Task to complete => Reproduce the listing word for word, starting at its first line and ending at the line that contains "first to be organi", both included. Leave the pictures out of your answer.

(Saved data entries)
○ ○ ○
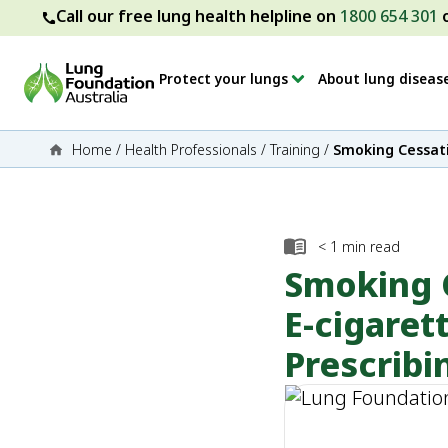
Call our free lung health helpline on
1800 654 301
Protect your lungs
About lung diseas
Home
/
Health Professionals
/
Training
/
Smoking Cessati
< 1
min read
Smoking C
E-cigaret
Prescribi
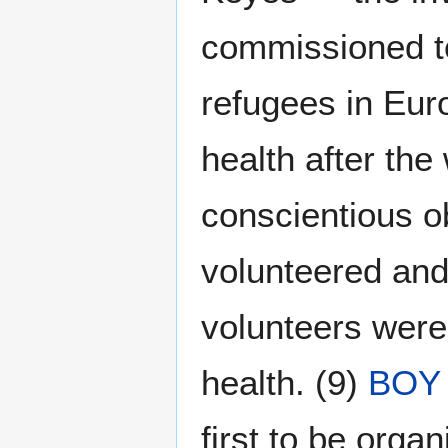
commissioned to
refugees in Eur
health after the
conscientious o
volunteered and
volunteers were
health. (9)
BOY
first to be organi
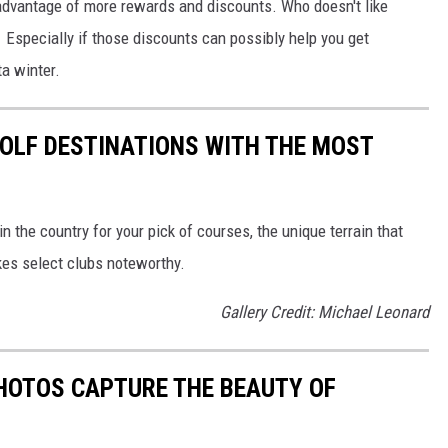
dvantage of more rewards and discounts. Who doesn't like
? Especially if those discounts can possibly help you get
a winter.
 GOLF DESTINATIONS WITH THE MOST
 the country for your pick of courses, the unique terrain that
kes select clubs noteworthy.
Gallery Credit: Michael Leonard
HOTOS CAPTURE THE BEAUTY OF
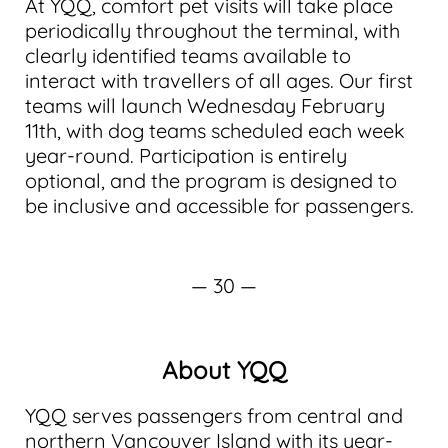
At YQQ, comfort pet visits will take place
periodically throughout the terminal, with
clearly identified teams available to
interact with travellers of all ages. Our first
teams will launch Wednesday February
11th, with dog teams scheduled each week
year-round. Participation is entirely
optional, and the program is designed to
be inclusive and accessible for passengers.
— 30 —
About YQQ
YQQ serves passengers from central and
northern Vancouver Island with its year-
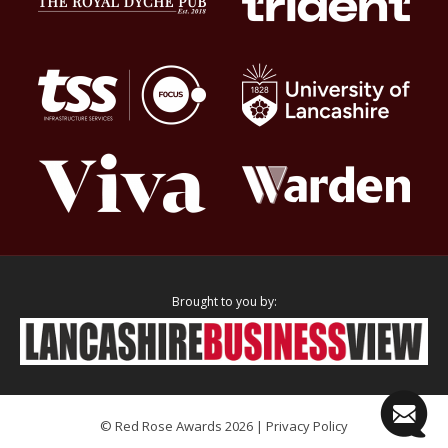
Brought to you by:
© Red Rose Awards 2026 |
Privacy Policy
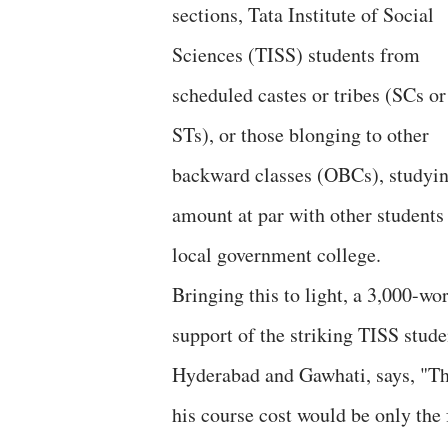
sections, Tata Institute of Social
Sciences (TISS) students from
scheduled castes or tribes (SCs or
STs), or those blonging to other
backward classes (OBCs), studying 
amount at par with other students 
local government college.
Bringing this to light, a 3,000-wo
support of the striking TISS stud
Hyderabad and Gawhati, says, "Thi
his course cost would be only the 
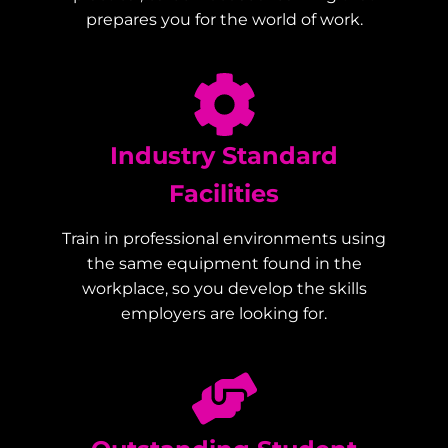
prepares you for the world of work.
Industry Standard
Facilities
Train in professional environments using
the same equipment found in the
workplace, so you develop the skills
employers are looking for.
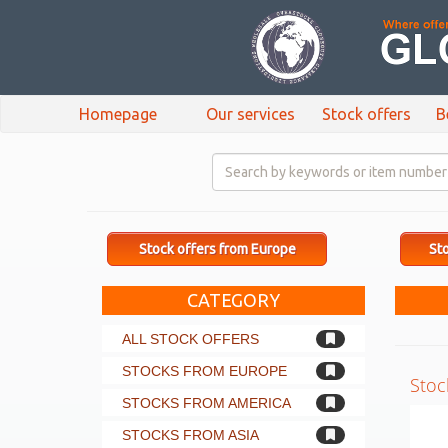
Homepage
Our services
Stock offers
B
Stock offers from Europe
Sto
CATEGORY
ALL STOCK OFFERS
STOCKS FROM EUROPE
Stoc
STOCKS FROM AMERICA
STOCKS FROM ASIA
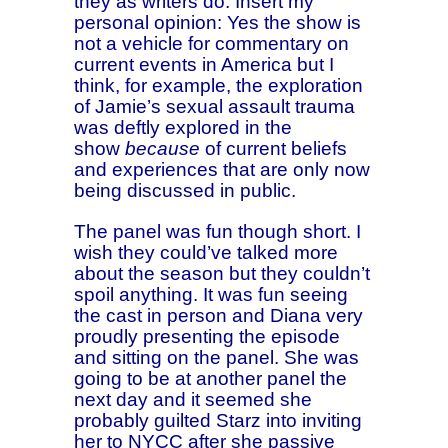
they as writers do. Insert my
personal opinion: Yes the show is
not a vehicle for commentary on
current events in America but I
think, for example, the exploration
of Jamie’s sexual assault trauma
was deftly explored in the
show
because
of current beliefs
and experiences that are only now
being discussed in public.
The panel was fun though short. I
wish they could’ve talked more
about the season but they couldn’t
spoil anything. It was fun seeing
the cast in person and Diana very
proudly presenting the episode
and sitting on the panel. She was
going to be at another panel the
next day and it seemed she
probably guilted Starz into inviting
her to NYCC after she passive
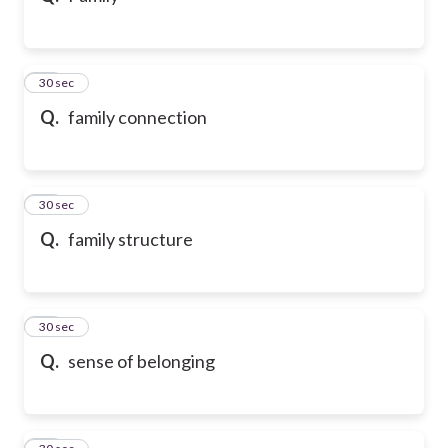
21
30 sec
Q.
family connection
22
30 sec
Q.
family structure
23
30 sec
Q.
sense of belonging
○ ○ ○
Problem solution =>
Call our free lung health helpline on
1800 654 301
Protect your lungs
About lung diseas
Home
/
Health Professionals
/
Training
/
Smoking Cessati
< 1
min read
Smoking C
E-cigaret
Prescribi
commissioned to
refugees in Eur
health after the
conscientious o
volunteered and
volunteers were
health. (9)
BOY
first to be organi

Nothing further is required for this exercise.